No exemplo vemos o envolvimento das duas participantes para reconstruir a ação dos assaltantes usando um carro vermelho. O exemplo ilustra o que a literatura diz do processo de interrupção do fluxo de pensamento (Wagoner, 2012). Inicialmente elas tem uma impressão geral sobre o que precisa ser recordado e disparam cronologicamente elementos para justificar essa impressão geral referente a um saque à loja (“tiraram a câmera de segurança da loja, saquearam a vitrine..”) . Em um segundo momento, verificaram se as suas disposições estavam adequadas usando o questionamento (MS) para isso. Esse processo evidenciou o ato de as participantes se voltarem aos seus próprios esquemas, porém observamos que elas não fizeram isso utilizando diretamente o questionamento. Antes, foi necessário o levantamento de um tópico específico para o qual elas deveriam dirigir a atenção. Sendo assim, temos os Mediadores Primários conduzindo a atuação dos Mediadores Secundários, ou, em outras palavras, o questionamento funcionou como Mediador Secundário (favorecendo a reflexão em relação ao que realmente pode ter ocorrido) e foi direcionado pelo Mediador Primário procedimentos usados em crimes.

A Psicologia Cultural a qual estamos filiados, compreende a ação humana orientada para metas em um tempo irreversível (Valsiner, 2012; 2014), nesse sentido, enquadramos esses direcionamentos oferecidos pelos Mediadores Primários como metas pontuais que buscam atender ao objetivo maior de cumprir a tarefa de rememorar o texto na íntegra. A função direcionadora dos Mediadores Primários permitiu que os participantes utilizassem Mediadores Secundários variados para atender a um mesmo mediador primário. Para ilustrar, tomemos novamente o exemplo dado acima da dupla 01, onde Mara e Laura reconstroem a cena do crime. Além do questionamento (MS) utilizado para as participantes se voltarem aos seus esquemas, conforme comentamos, percebemos também que Laura utiliza imagens (MS) com o mesmo objetivo: “como se fosse isso, assim. Eles tiraram a câmera de segurança da loja, saquearam a vitrine. Eu lembro que tinha alguma coisa que deixava pertences da corporação. Eu lembro que era alguma coisa do tipo assim. ( ...) saquearam as vitrines”. Tanto o Mediador Secundário imagem, quanto o Mediador Secundário questionamentos, estão mediando a rememoração direcionados pelo mediador primário procedimentos usados em crimes. Ambos foram utilizados direcionados pela necessidade de rememorar como o crime ocorreu, deflagrando que os Mediadores Secundários utilizam a atividade organizadora dos Mediadores Primários.
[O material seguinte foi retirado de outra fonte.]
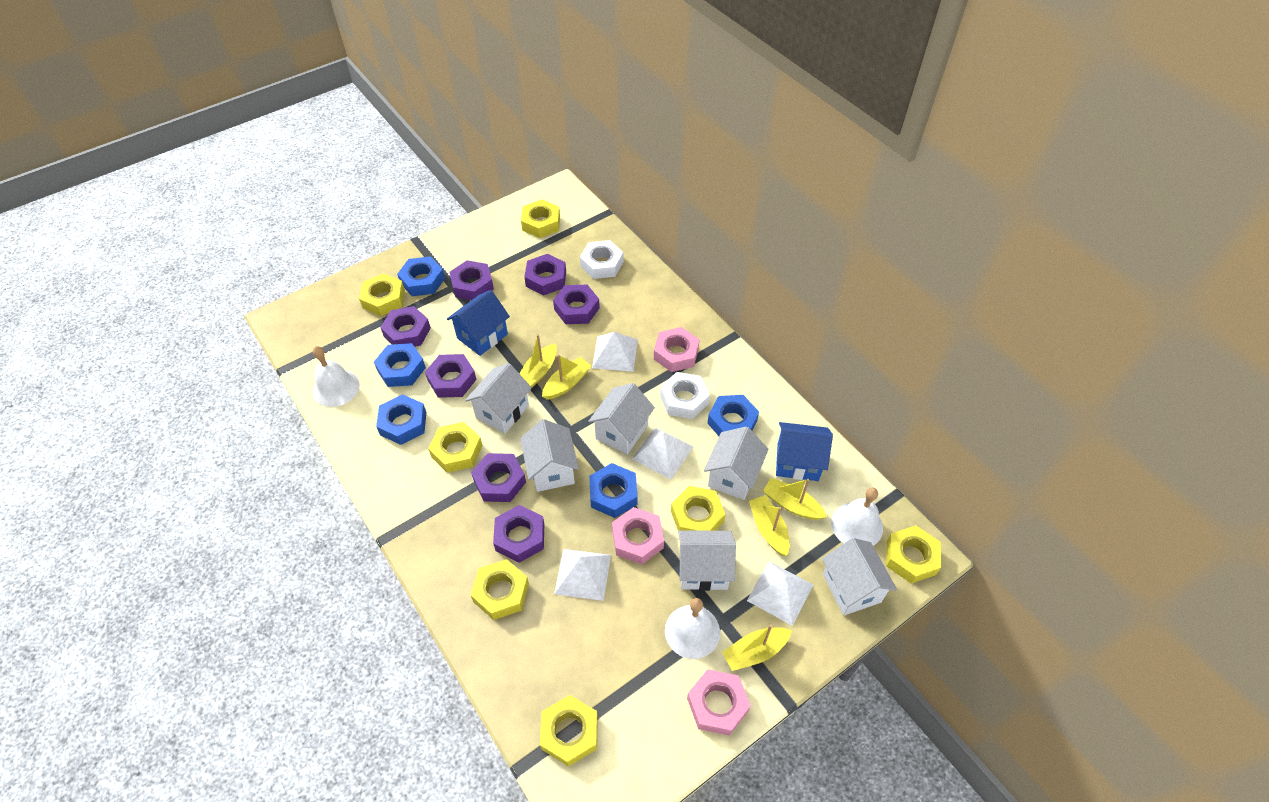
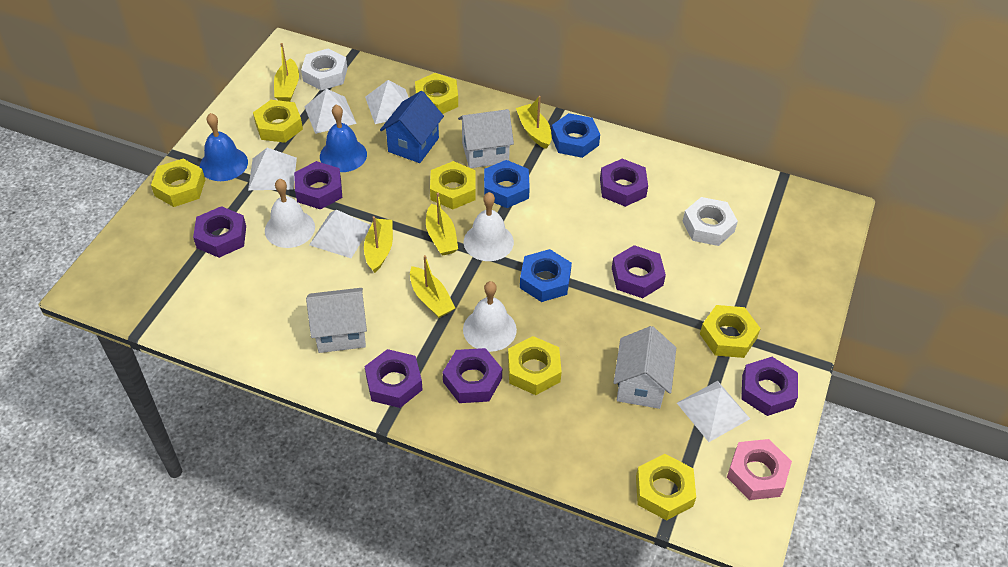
blue bell: none = 0 -> [200,113,248,181] [320,104,367,172] = 2
blue house: [447,290,510,356] [776,422,833,481] = 2 -> [380,91,444,163] = 1
blue nut: [374,343,426,387] [376,394,427,445] [397,256,445,296] [589,463,638,518] [707,395,759,436] = 5 -> [484,160,530,208] [520,249,572,302] [551,113,600,158] = 3
pink nut: [612,507,664,564] [654,327,699,372] [687,669,751,736] = 3 -> [727,439,792,500] = 1
white house: [465,363,532,434] [520,419,579,492] [588,383,655,454] [678,530,736,591] [704,426,769,500] [822,538,897,615] = 6 -> [306,288,367,353] [458,109,514,168] [614,326,676,409] = 3
white pyramid: [554,549,611,601] [592,332,638,372] [632,427,693,480] [747,561,813,626] = 4 -> [248,148,297,190] [304,89,357,134] [309,209,371,258] [365,80,409,124] [677,381,750,442] = 5

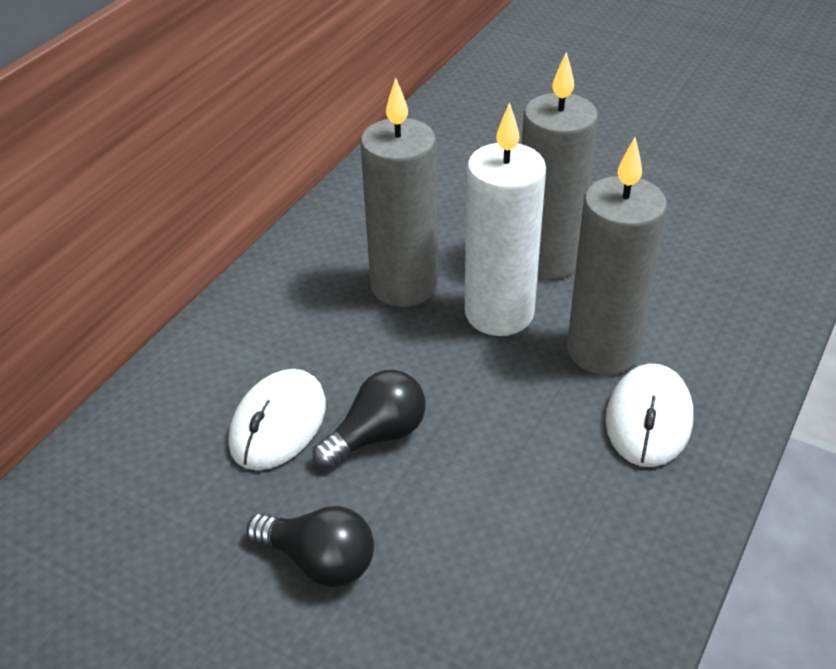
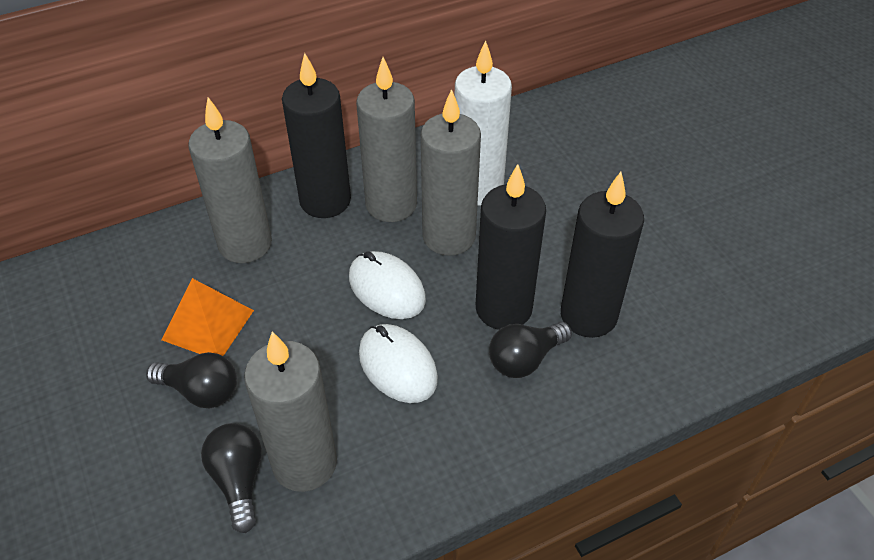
black candle: none = 0 -> [282,53,351,218] [476,164,546,330] [561,172,644,338] = 3
black light bulb: [246,506,374,587] [313,370,425,469] = 2 -> [146,352,237,408] [201,423,262,533] [489,322,572,378] = 3
grey candle: [360,78,438,307] [522,52,598,279] [567,138,667,375] = 3 -> [188,97,272,263] [244,331,337,492] [356,57,417,222] [421,89,481,256] = 4
orange pyramid: none = 0 -> [162,278,254,356] = 1

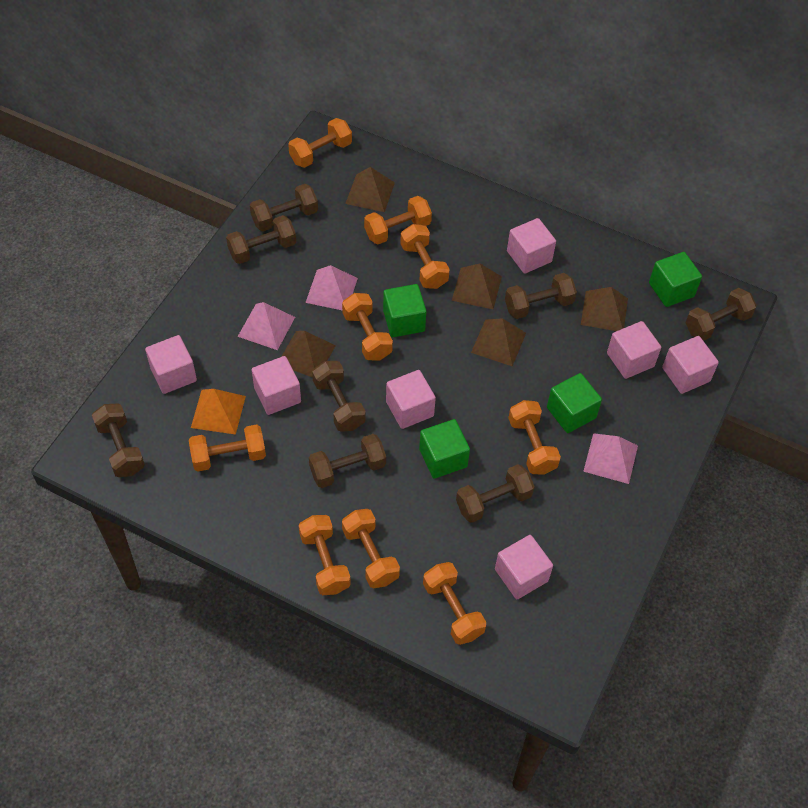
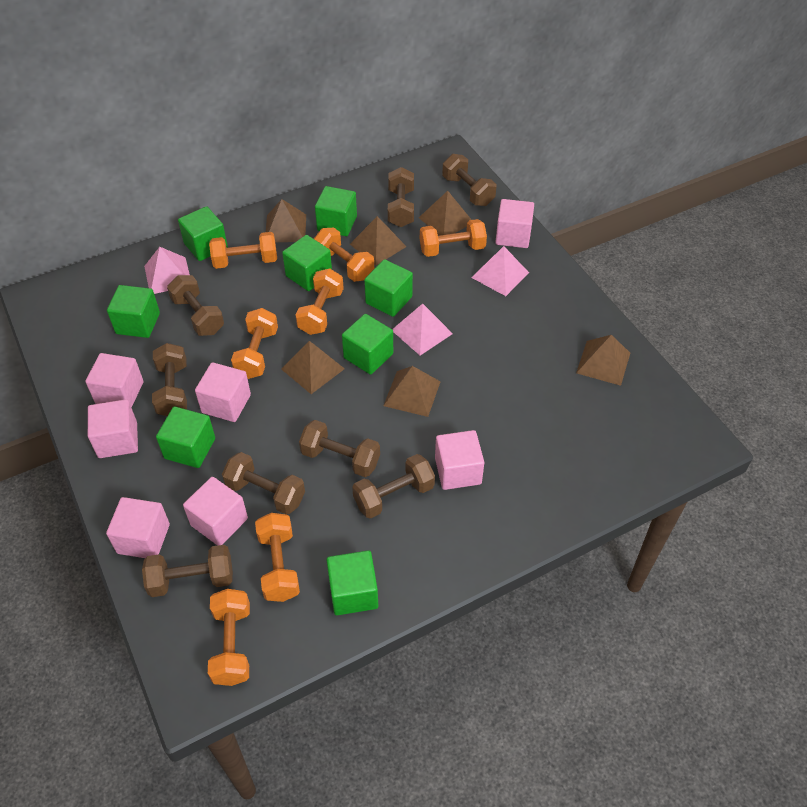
brown pyramid: [281,331,336,378] [345,167,395,212] [452,263,502,309] [471,318,526,366] [581,287,628,331] = 5 -> [266,199,306,242] [281,341,345,394] [350,216,407,265] [383,366,441,417] [419,191,472,236] [576,335,630,386] = 6
green cube: [383,284,426,337] [419,419,470,479] [547,373,602,433] [649,252,702,307] = 4 -> [107,285,160,338] [156,407,215,468] [178,206,228,261] [282,235,332,291] [315,186,357,236] [326,550,378,615] [342,314,393,375] [364,259,413,317] = 8
orange dumbbell: [189,424,266,471] [288,118,352,168] [299,515,351,595] [342,293,393,360] [342,509,400,588] [364,196,432,244] [400,224,450,289] [423,562,486,645] [508,400,561,475] = 9 -> [208,589,250,686] [209,232,277,269] [231,308,278,379] [255,513,300,602] [296,268,344,335] [314,228,374,282] [420,219,487,257] = 7
orange pyramid: [191,389,246,435] = 1 -> none = 0

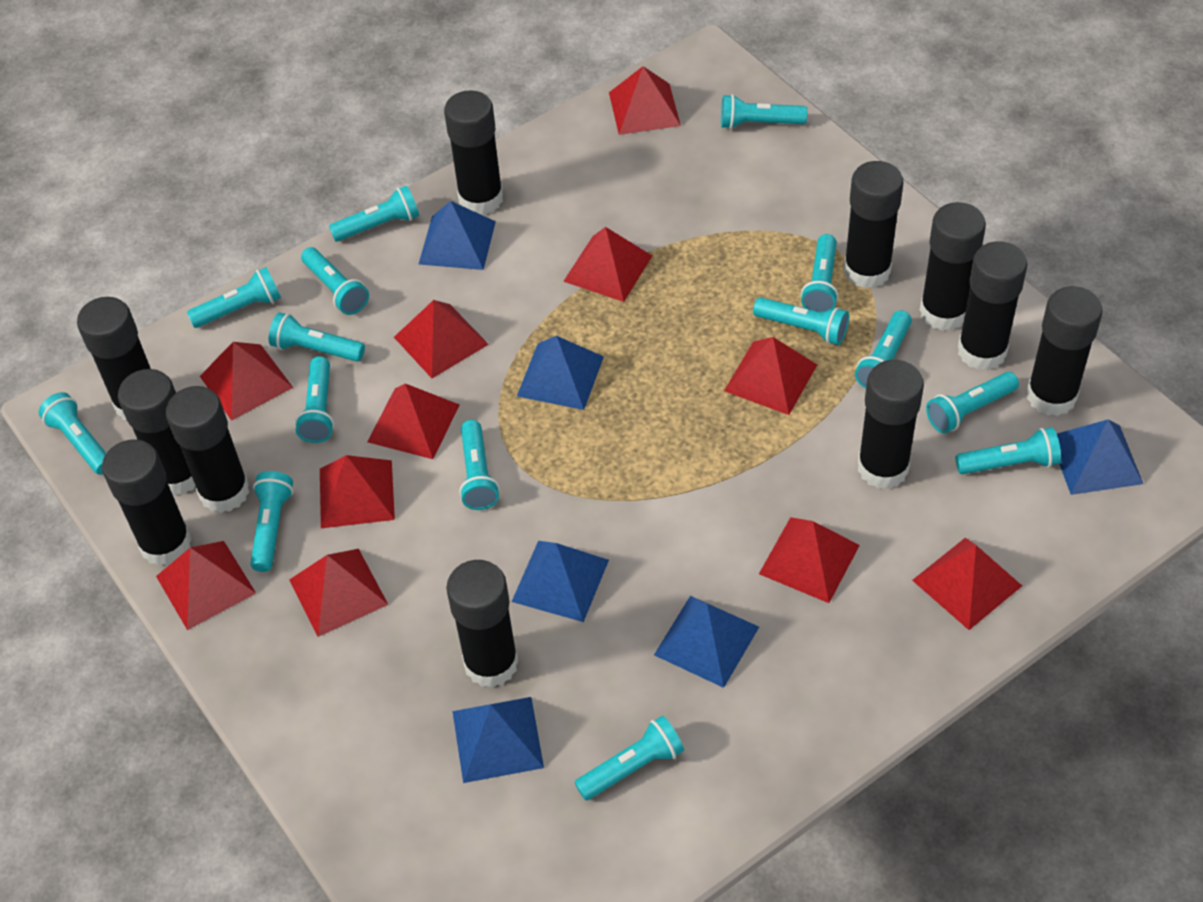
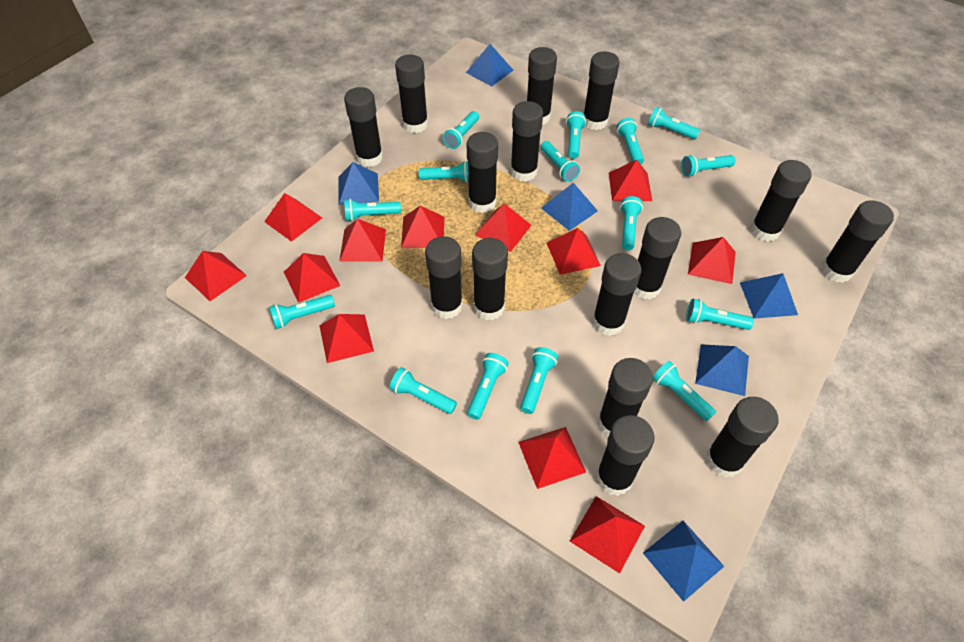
black glue stick: [77,297,151,420] [102,440,192,566] [118,369,195,496] [166,386,250,513] [444,90,503,215] [446,560,519,688] [844,161,903,289] [858,360,924,489] [920,202,986,331] [958,241,1028,370] [1026,286,1103,416] = 11 -> [344,87,383,167] [395,54,428,133] [425,236,463,319] [467,132,498,213] [472,238,508,320] [510,101,543,182] [527,47,557,125] [584,52,620,130] [592,253,641,336] [596,415,655,496] [597,358,653,437] [633,217,681,299] [705,397,778,478] [751,160,812,242] [821,200,894,283] = 15
red pyramid: [156,541,256,630] [200,342,293,421] [290,549,388,637] [320,455,395,528] [367,383,459,459] [394,300,489,378] [563,227,652,302] [609,66,681,135] [724,337,817,415] [759,517,860,603] [912,538,1022,630] = 11 -> [185,251,247,301] [264,193,322,242] [284,253,340,303] [319,314,374,363] [340,219,386,261] [401,206,444,248] [475,203,531,252] [518,427,586,489] [547,228,601,275] [570,496,645,573] [609,160,652,201] [688,237,736,284] = 12

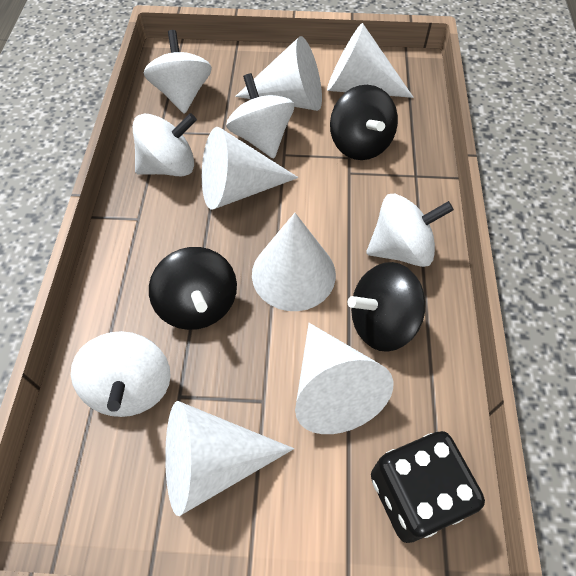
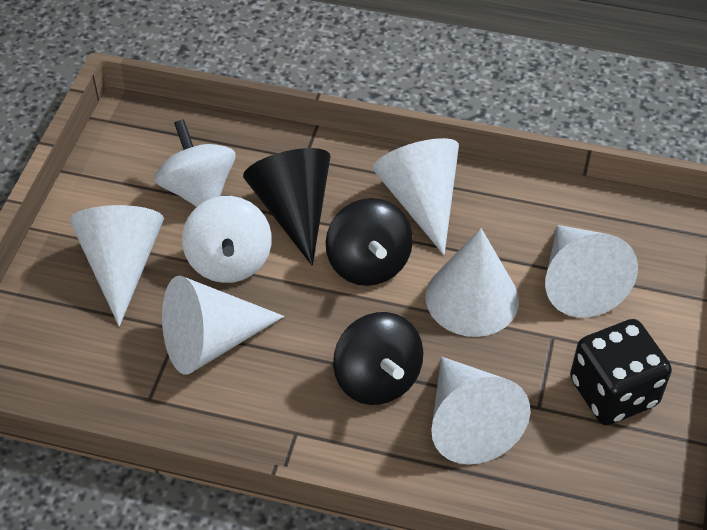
black cone: none = 0 -> [243,148,331,266] = 1
black spinning top: [149,247,237,330] [330,85,398,160] [348,262,426,352] = 3 -> [326,198,413,286] [333,312,423,405] = 2
white spinning top: [71,331,171,417] [133,113,197,176] [144,30,212,114] [226,73,294,158] [366,194,454,267] = 5 -> [155,119,235,207] [182,196,272,283] = 2

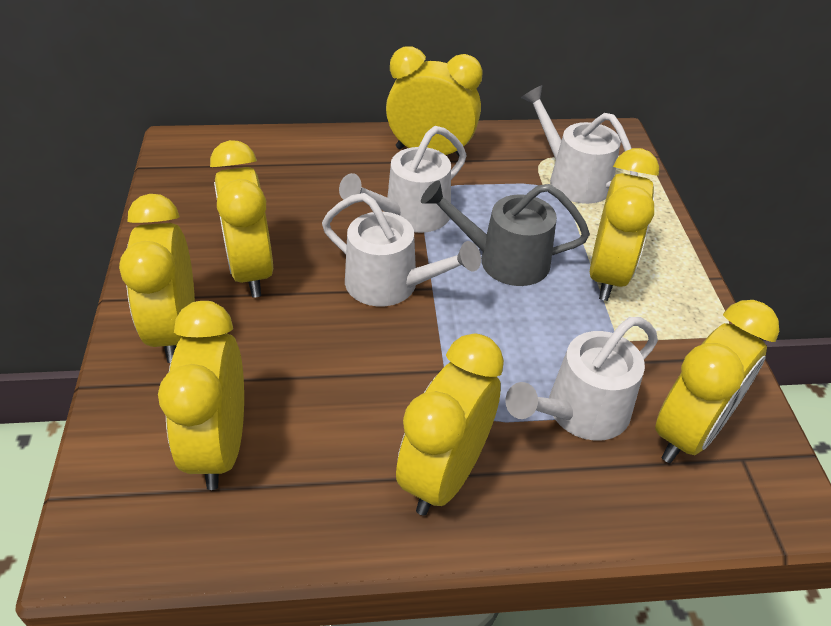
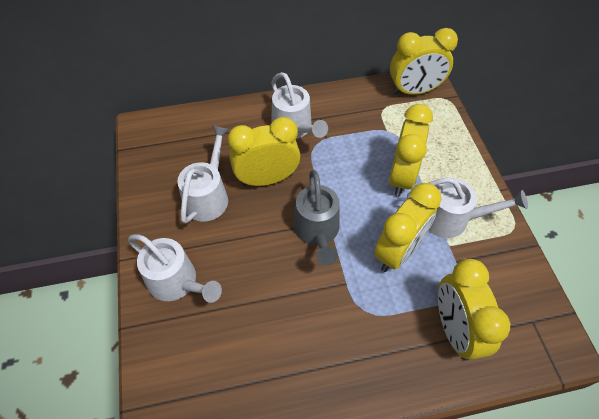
yellow clock: [119,194,195,363] [158,301,244,490] [210,140,273,298] [386,46,483,156] [396,333,504,516] [590,148,659,301] [655,300,779,463] = 7 -> [228,117,300,186] [374,183,442,272] [389,104,433,196] [390,28,458,95] [438,259,510,360] = 5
Diferentemente dos estudos que abordam a rememoração do texto jornalístico (capítulo 03), a noção de esquemas em nossa investigação obedece ao conceito inicial tal como cunhado por Bartlett (1932), no qual esquemas são uma massa organizada de influências oriundas de diversas fontes, a partir das quais os participantes podem trabalhar na busca pelo significado do momento presente. Sendo assim, se neste estudo delimitamos características de mediadores ou sugerimos hierarquia, não o fazemos no sentido de circunscrever esquemas, enquadrando-os em estruturas fixas (como fizeram Shank &Abelson, 1977 ou Mandler & Johnson, 1977), mas de sugerir uma nova possibilidade de estudo para a rememoração da matéria jornalística explorando mais aprofundadamente a relação do participante com o ambiente sociocultural uma vez que percebemos os Mediadores Primários situados na fronteira entre o texto e as experiências particulares de cada participante, organizando a atividade dos Mediadores Secundários.